Work task
Write out the records that follow exactly. Do not include pictures.

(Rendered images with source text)
┌──

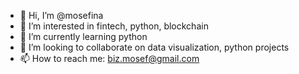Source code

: - 👋 Hi, I’m @mosefina
- 👀 I’m interested in fintech, python, blockchain
- 🌱 I’m currently learning python
- 💞️ I’m looking to collaborate on data visualization, python projects
- 📫 How to reach me: biz.mosef@gmail.com

<!---
mosefina/mosefina is a ✨ special ✨ repository because its `README.md` (this file) appears on your GitHub profile.
You can click the Preview link to take a look at your changes.
--->
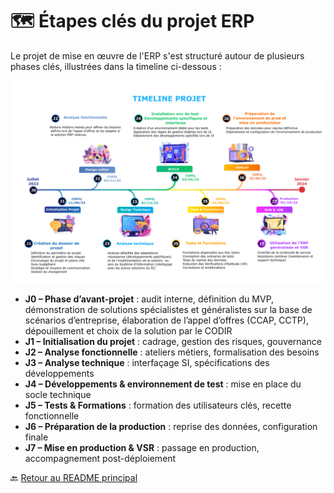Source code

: # 🗺️ Étapes clés du projet ERP

Le projet de mise en œuvre de l'ERP s'est structuré autour de plusieurs phases clés, illustrées dans la timeline ci-dessous :

![Timeline du projet ERP](images/etapes-projet.png)


- **J0 – Phase d’avant-projet** : audit interne, définition du MVP, démonstration de solutions spécialistes et généralistes sur la base de scénarios d’entreprise, élaboration de l’appel d’offres (CCAP, CCTP), dépouillement et choix de la solution par le CODIR 
- **J1 – Initialisation du projet** : cadrage, gestion des risques, gouvernance
- **J2 – Analyse fonctionnelle** : ateliers métiers, formalisation des besoins
- **J3 – Analyse technique** : interfaçage SI, spécifications des développements
- **J4 – Développements & environnement de test** : mise en place du socle technique
- **J5 – Tests & Formations** : formation des utilisateurs clés, recette fonctionnelle
- **J6 – Préparation de la production** : reprise des données, configuration finale
- **J7 – Mise en production & VSR** : passage en production, accompagnement post-déploiement


🔙 [Retour au README principal](../README.md)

└──

Reply
Source code

: - 👋 Hi, I’m @mosefina
- 👀 I’m interested in fintech, python, blockchain
- 🌱 I’m currently learning python
- 💞️ I’m looking to collaborate on data visualization, python projects
- 📫 How to reach me: biz.mosef@gmail.com

<!---
mosefina/mosefina is a ✨ special ✨ repository because its `README.md` (this file) appears on your GitHub profile.
You can click the Preview link to take a look at your changes.
--->
Source code

: # 🗺️ Étapes clés du projet ERP

Le projet de mise en œuvre de l'ERP s'est structuré autour de plusieurs phases clés, illustrées dans la timeline ci-dessous :

![Timeline du projet ERP](images/etapes-projet.png)


- **J0 – Phase d’avant-projet** : audit interne, définition du MVP, démonstration de solutions spécialistes et généralistes sur la base de scénarios d’entreprise, élaboration de l’appel d’offres (CCAP, CCTP), dépouillement et choix de la solution par le CODIR 
- **J1 – Initialisation du projet** : cadrage, gestion des risques, gouvernance
- **J2 – Analyse fonctionnelle** : ateliers métiers, formalisation des besoins
- **J3 – Analyse technique** : interfaçage SI, spécifications des développements
- **J4 – Développements & environnement de test** : mise en place du socle technique
- **J5 – Tests & Formations** : formation des utilisateurs clés, recette fonctionnelle
- **J6 – Préparation de la production** : reprise des données, configuration finale
- **J7 – Mise en production & VSR** : passage en production, accompagnement post-déploiement


🔙 [Retour au README principal](../README.md)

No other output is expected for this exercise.